Well, scratch that theory. Thompson had a press conference today in which he says that number is his phone number–since 2009. The important part for the prosecution is that if this true there was no way he was the other guy on the line with George in July, 2008.
Like Scott Peterson, her behavior in the month after her daughter went missing, was so bizarre and inappropriate, that it leads me to conclude, without ever seeing any hard-and-fast evidence against her, that she’s at the VERY LEAST, extremely mentally ill. She’s so far gone that she doesn’t have the capacity to even recognize how a normal person in these circumstances SHOULD act. And that is pretty scary.
I’d go so far as to say that even if they turned up evidence that exonerated her of her child’s murder, she still needs to be locked up. She went clubbing a few days after her child turned up missing. What person does that? I tell you who. A freaking sociopath.
I agree with you that she is a freaking sociopath. I disagree that she is extremely mentally ill.
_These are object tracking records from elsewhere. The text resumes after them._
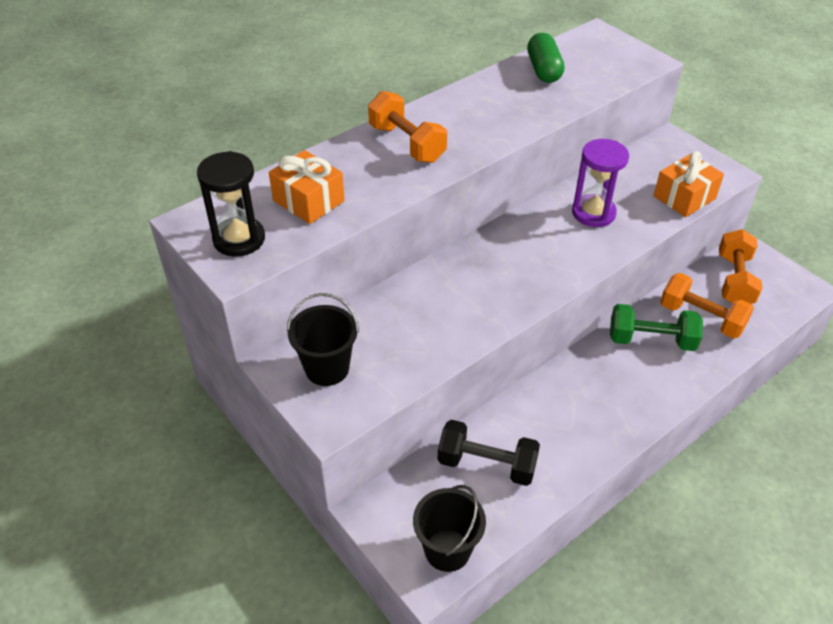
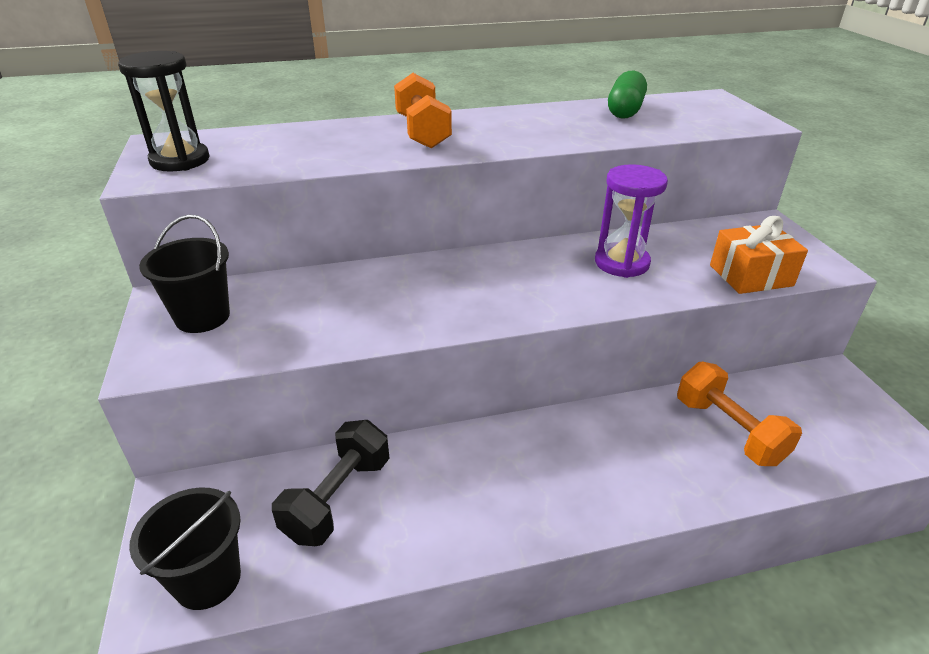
camera: 25 degrees right, 10 degrees down
(308, 201) = (278, 149): orange gift -> none
(486, 464) = (338, 498): black dumbbell -> black dumbbell turned 75 degrees clockwise
(651, 340) = (644, 434): green dumbbell -> none
(734, 280) = (800, 403): orange dumbbell -> none

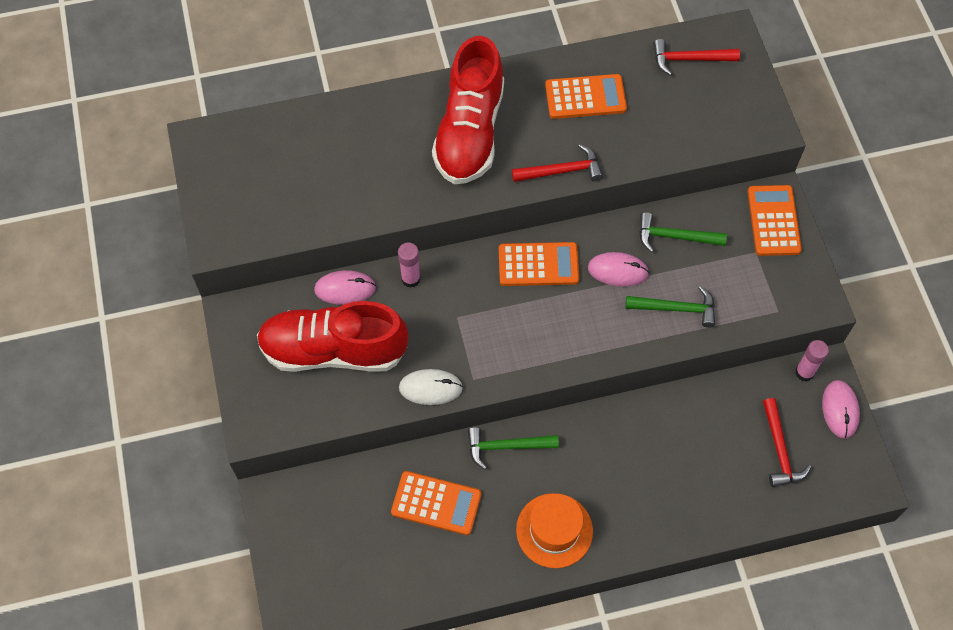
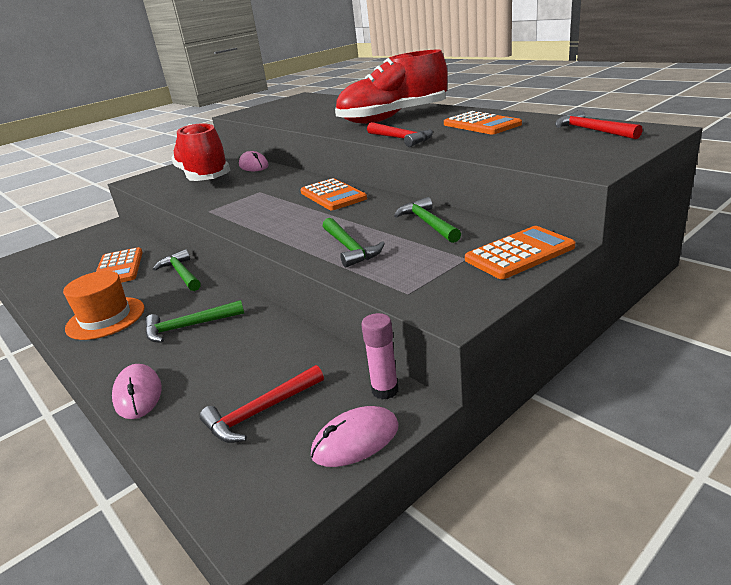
camera: 65 degrees right, 35 degrees down
(410, 279) = (278, 174): pink glue stick -> none
(430, 388) = (192, 203): white mouse -> none
(618, 271) = (361, 217): pink mouse -> pink mouse (138, 394)
(626, 465) = (189, 327): none -> green hammer

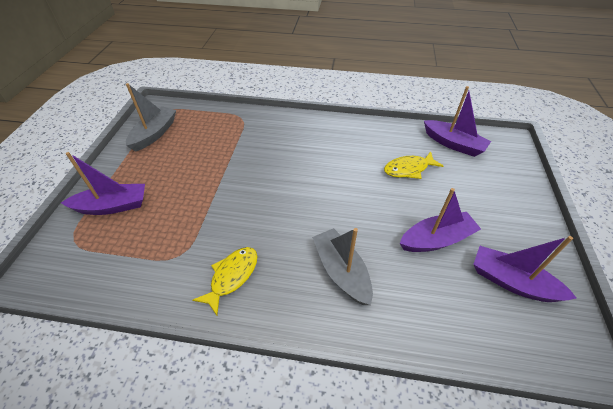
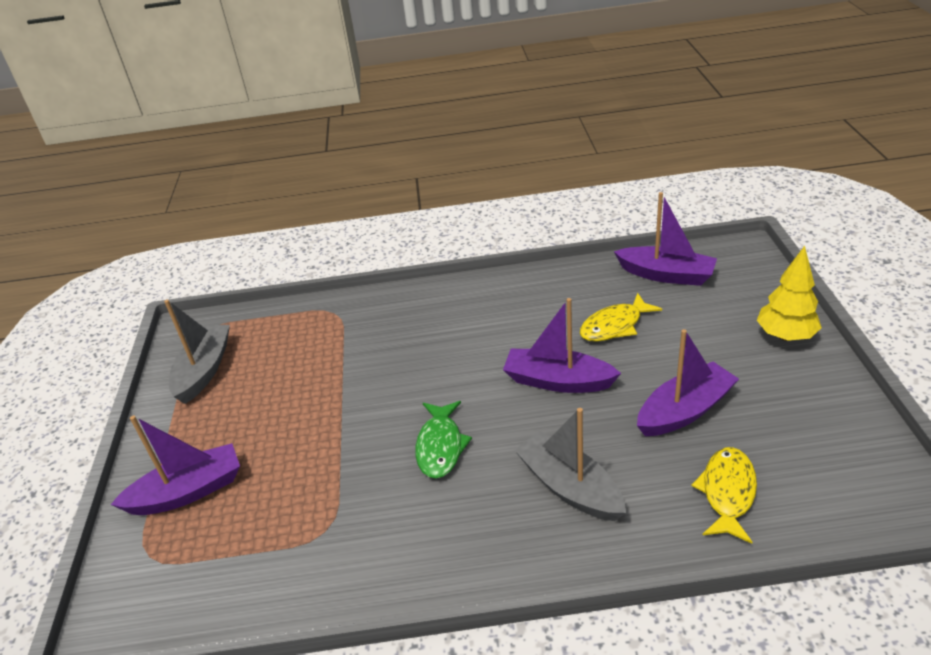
camera: 10 degrees left, 10 degrees down
(232, 276) = (416, 537): yellow fish -> yellow fish (727, 492)
(270, 219) = (440, 446): none -> green fish
(512, 282) = (800, 437): purple boat -> purple boat (558, 381)
(522, 205) = (785, 336): none -> yellow tree

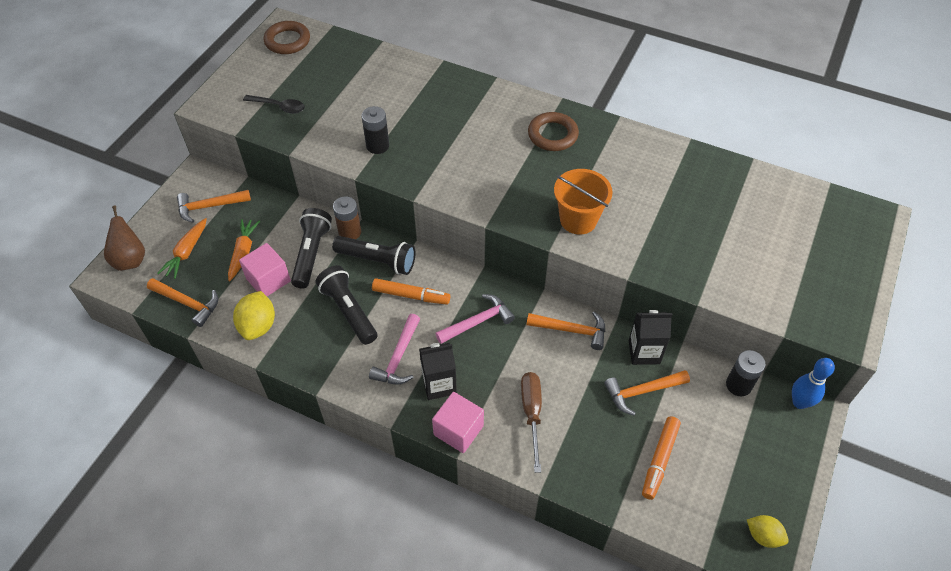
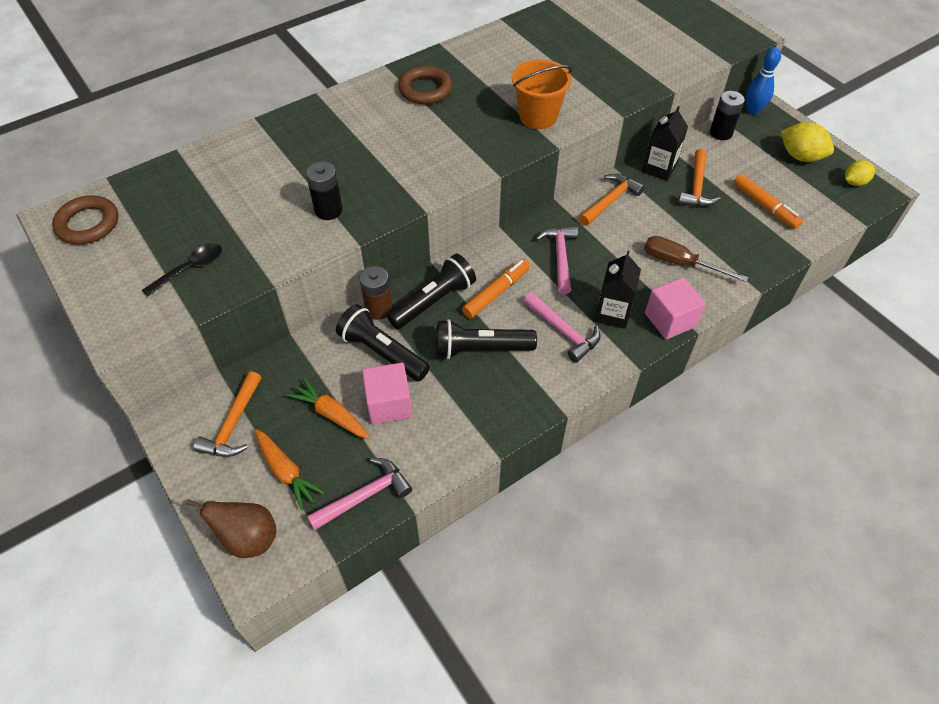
camera: 60 degrees left, 0 degrees up
(188, 303) = (365, 495): orange hammer -> pink hammer
(258, 326) = (445, 436): yellow lemon -> yellow lemon (800, 156)

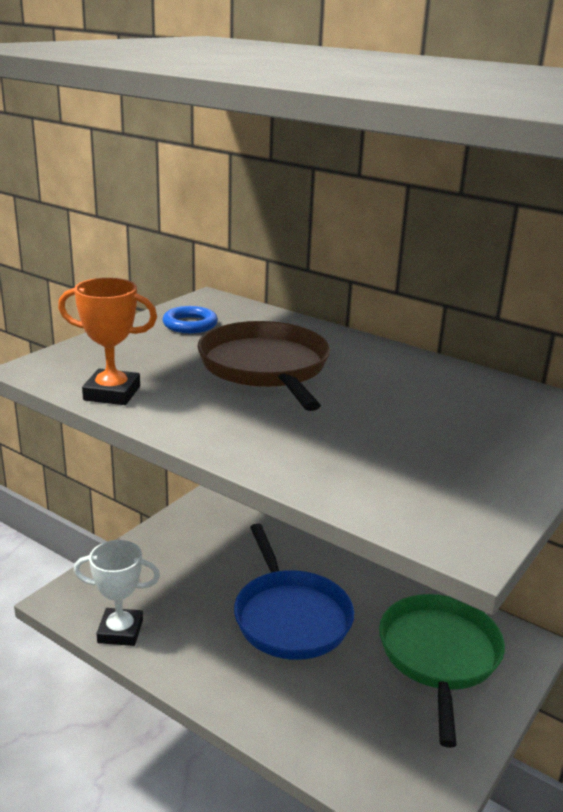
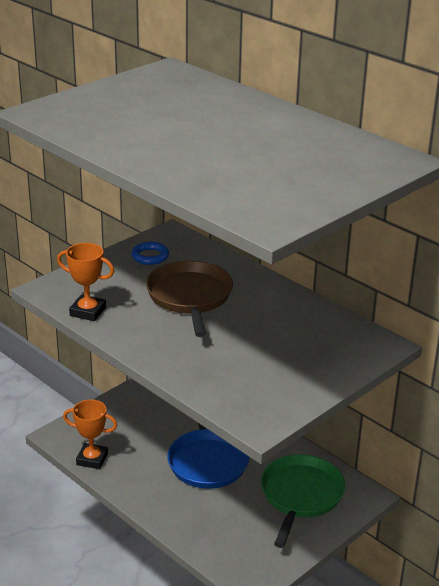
camera: 10 degrees right, 5 degrees up
(120, 631) = (92, 459): white trophy -> orange trophy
Sociopaths are rational; they have no delusions or hallucinations. They just don’t care.
She’s certainly not mentally ill in the criminally insane category.
Can someone refresh my memory?
Doesn’t the prosecution get a chance to rebut the defense? After the defense rests?
If so, doesn’t that give the prosecution a chance to bring back their bug guy to testify and refute the defense’s bug expert?
Been awhile since i watched the OJ trial. Don’t recall exactly how this works.
I’d like to hear more about that black decomposition stain. I want to hear the prosecutions bug expert say yes/no whether it’s really black like that picture we saw of the hog. FWIW the stain in Casey’s car was not black.